For local defense attorney Gary Washington, seeking the judgeship in Rockdale County Superior Court would just be the next step in a 23-year legal career centered around pursuing fairness and due process in law.

Washington recently announced he would be running for Superior Court judge next year, which will be vacated by Superior Court Judge Sidney Nation. This is the first time Washington is running for elected office.

“Personally, I’m passionate for fairness and justice in the courtroom,” said Washington. “What that means to me is that every individual receives equal treatment under the law and due process.”

He said his work as a defense attorney, defending the rights of his clients no matter the charge, helps protect the rights of everyone. “In doing that I’m fighting for the rights of people who have never come before the court but someday might and would want to know they would be treated with due process.”

He commended Rockdale’s legal community. “I’m very impressed with every aspect of it, from the clerk's office to the district attorney to public defender,” he said. “Judge Irwin has an open door policy. Judge Nation is very receptive to creative solutions. That’s something I would want to maintain, especially with the demographics changing both in size and characteristic. As a judge I can ensure each person that comes into the court I reside over is treated equally no matter what their circumstances might be.”

He added that being a judge has not been a lifelong goal of his. He said the idea was planted when he was approached by several local attorneys to run for the position. “Given the vacancy that’s going to occur, that just seemed like the next natural and best step, not just for me, but also for Rockdale County. I believe I have not just the temperament but the educational background and life experiences that would benefit the judicial system.”

Washington began his legal career as a clerk for federal district court judge Matthew J. Perry in South Carolina, whom Washington counts as a mentor. When Perry recently passed away at the age of 90, Washington served as a pall bearer.

Washington also worked as staff counsel in the U.S. Court of Appeals Fourth Circuit, based in Richmond, Va. and moved to Georgia in 1989 to date the woman who would become his wife, Evetta, and was licensed in Ga. in 1991.

The 55-year-old Bronx, NY native originally attended the LaGuardia High School of Music and Art, on which the movie “Fame” was based, playing clarinet and saxophone.
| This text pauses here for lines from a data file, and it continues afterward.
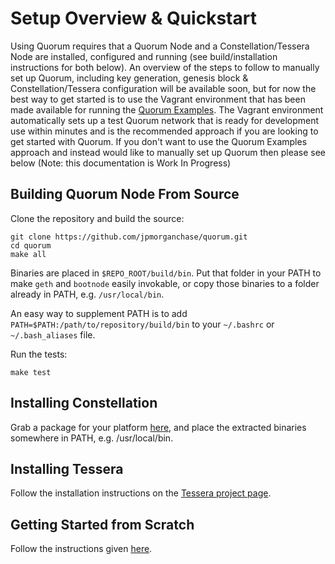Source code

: # Setup Overview & Quickstart

Using Quorum requires that a Quorum Node and a Constellation/Tessera Node are installed, configured and
running (see build/installation instructions for both below). An overview of the steps to follow to manually set up Quorum, including key generation, genesis block & Constellation/Tessera configuration will be available soon, but for now the best way to get started is to use the Vagrant environment that has been made available for running the [Quorum Examples](https://github.com/jpmorganchase/quorum-examples.git). The Vagrant environment automatically sets up a test Quorum network that is ready for development use within minutes and is the recommended approach if you are looking to get started with Quorum.  If you don't want to use the Quorum Examples approach and instead would like to manually set up Quorum then please see below (Note: this documentation is Work In Progress)

## Building Quorum Node From Source

Clone the repository and build the source:

```
git clone https://github.com/jpmorganchase/quorum.git
cd quorum
make all
```

Binaries are placed in `$REPO_ROOT/build/bin`. Put that folder in your PATH to make `geth` and `bootnode` easily invokable, or copy those binaries to a folder already in PATH, e.g. `/usr/local/bin`.

An easy way to supplement PATH is to add `PATH=$PATH:/path/to/repository/build/bin` to your `~/.bashrc` or `~/.bash_aliases` file.

Run the tests:

```
make test
```

## Installing Constellation
Grab a package for your platform [here](https://github.com/jpmorganchase/constellation/releases), and place the extracted binaries somewhere in PATH, e.g. /usr/local/bin.

## Installing Tessera
Follow the installation instructions on the [Tessera project page](https://github.com/jpmorganchase/tessera).

## Getting Started from Scratch
Follow the instructions given [here](../Getting-Started-From-Scratch).
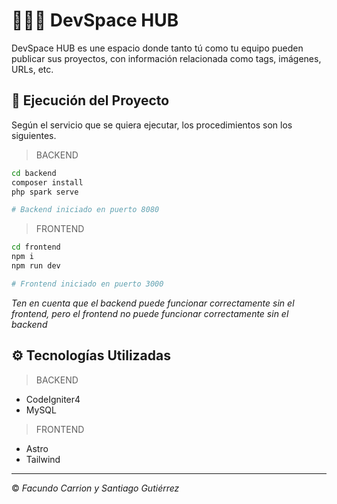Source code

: # 🧑🏻‍💻 DevSpace HUB

DevSpace HUB es une espacio donde tanto tú como tu equipo pueden publicar sus proyectos, con información relacionada como tags, imágenes, URLs, etc.

## 🚀 Ejecución del Proyecto

Según el servicio que se quiera ejecutar, los procedimientos son los siguientes.

> BACKEND

```sh
cd backend
composer install
php spark serve

# Backend iniciado en puerto 8080
```

> FRONTEND
```sh
cd frontend
npm i
npm run dev

# Frontend iniciado en puerto 3000
```

_Ten en cuenta que el backend puede funcionar correctamente sin el frontend, pero el frontend no puede funcionar correctamente sin el backend_



## ⚙️ Tecnologías Utilizadas

> BACKEND

- CodeIgniter4
- MySQL


> FRONTEND

- Astro
- Tailwind

---

&copy; *Facundo Carrion y Santiago Gutiérrez*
He attended Ohio Wesleyan University studying music and political science and went onto Rutgers Law School.

The shift between music and law was not a tremendous leap, he said.  “Many of the same perspectives and skills you use in music lend themselves to creative advocacy. Music is about being creative. In terms of tacking legal issues, often times, it’s important to think outside of the box.”

In addition to classical music and the clarinet, Washington is also passionate about playing racquetball. He even changed his honeymoon plans at the last minute to go to a venue in Jamaica that offered racquetball instead of Hawaii.

Washington has a 16-year-old daughter who attends Salem High School. He is a member of the Salem PTSA, a member of Antioch Lithonia Missionary Baptist Church, and is vice president of the McCart Landing Homeowner’s Association.

He is also a member of the Ga. Association of Criminal Defense Lawyers, NewRock Legal Society, South Carolina bar, Georgia bar, and National Criminal Defense College in Macon, Ga.